Since then, I’ve worked as a researcher in both academic and industry settings, including as a grad student at Carnegie Mellon University, a postdoctoral researcher at UC Berkeley’s AI Research Lab and a senior research scientist at Waymo Research. Now I’m delighted to be at the University of Toronto as an assistant professor, where I lead the LEAF Lab (Learning, Embodied Autonomy, and Forecasting Lab). 

Why did you choose U of T? 

U of T is world-class when it comes to robotics and AI, and I was excited by its strong interdisciplinary culture. The chance to collaborate with brilliant researchers across engineering and computer science through the University of Toronto Robotics Institute was a big draw. Toronto itself was another draw because it’s vibrant, multicultural and full of the energy of people pursuing many different lifestyles and careers. Plus, I can easily visit my family back in Pennsylvania, and I genuinely enjoy the weather here (usually). 

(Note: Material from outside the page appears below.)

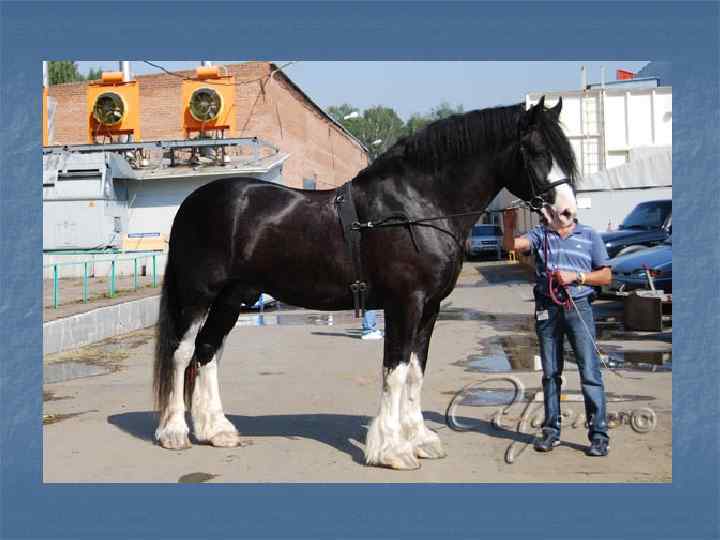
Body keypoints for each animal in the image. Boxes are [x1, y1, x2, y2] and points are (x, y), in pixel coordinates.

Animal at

What is the main research goal of your lab?  

At the LEAF Lab, we aim to develop broadly useful autonomous systems that efficiently and safely operate in complex environments by advancing the algorithmic foundations of robot learning. Our work combines learning, forecasting and control by teaching systems to anticipate changes in the world, adapt their behaviour and act intelligently. 

One of our specific interests is on learned model-based control methods, which learn to forecast the future from examples and can be used to plan robot behaviour. Some of my prior work on model-based methods is in the context of autonomous driving, where explicitly forecasting what might happen next is crucial to being safe and effective; it’d be very difficult to drive if people on the road weren’t at least somewhat predictable. 

Even if robots were perfect at forecasting and planning, it’s still a challenge to communicate to robots precisely how we want them to behave. This is another of my group’s interests — reward learning — which is about using information from people to model the essence of what we want robots to do. Broadly, we want robots to combine forecasting and reward learning so they can plan ahead, do what people actually want and improve with experience. 

What excites you most about being a faculty member at U of T? 

I’m most excited about building a thoughtful and collaborative lab of excellent researchers who want to solve tough problems and become leaders in robotics and machine learning. Being able to do that at a place like U of T, surrounded by talented students and colleagues, is an amazing opportunity. 

What advice do you have for students who are interested in pursuing a career or graduate studies in robotics? 

Read widely, build things, break them, and figure out why they broke. Get into research early if you can. Familiarize yourself both with recent research trends and foundations from the past. Always be on the lookout for hidden assumptions and insights. Ask a lot of “why?” questions (and try to answer them!) Develop opinions that you can back up with evidence, but keep an open mind. Dream big! 

What is something most people might not know about you? 

One of my favorite Wikipedia articles is “Timeline of the Far Future.” I like tracing the predictions back to their scientific roots, as well as thinking about which are inevitable, which seem unlikely, and which might mainly depend on choices people make.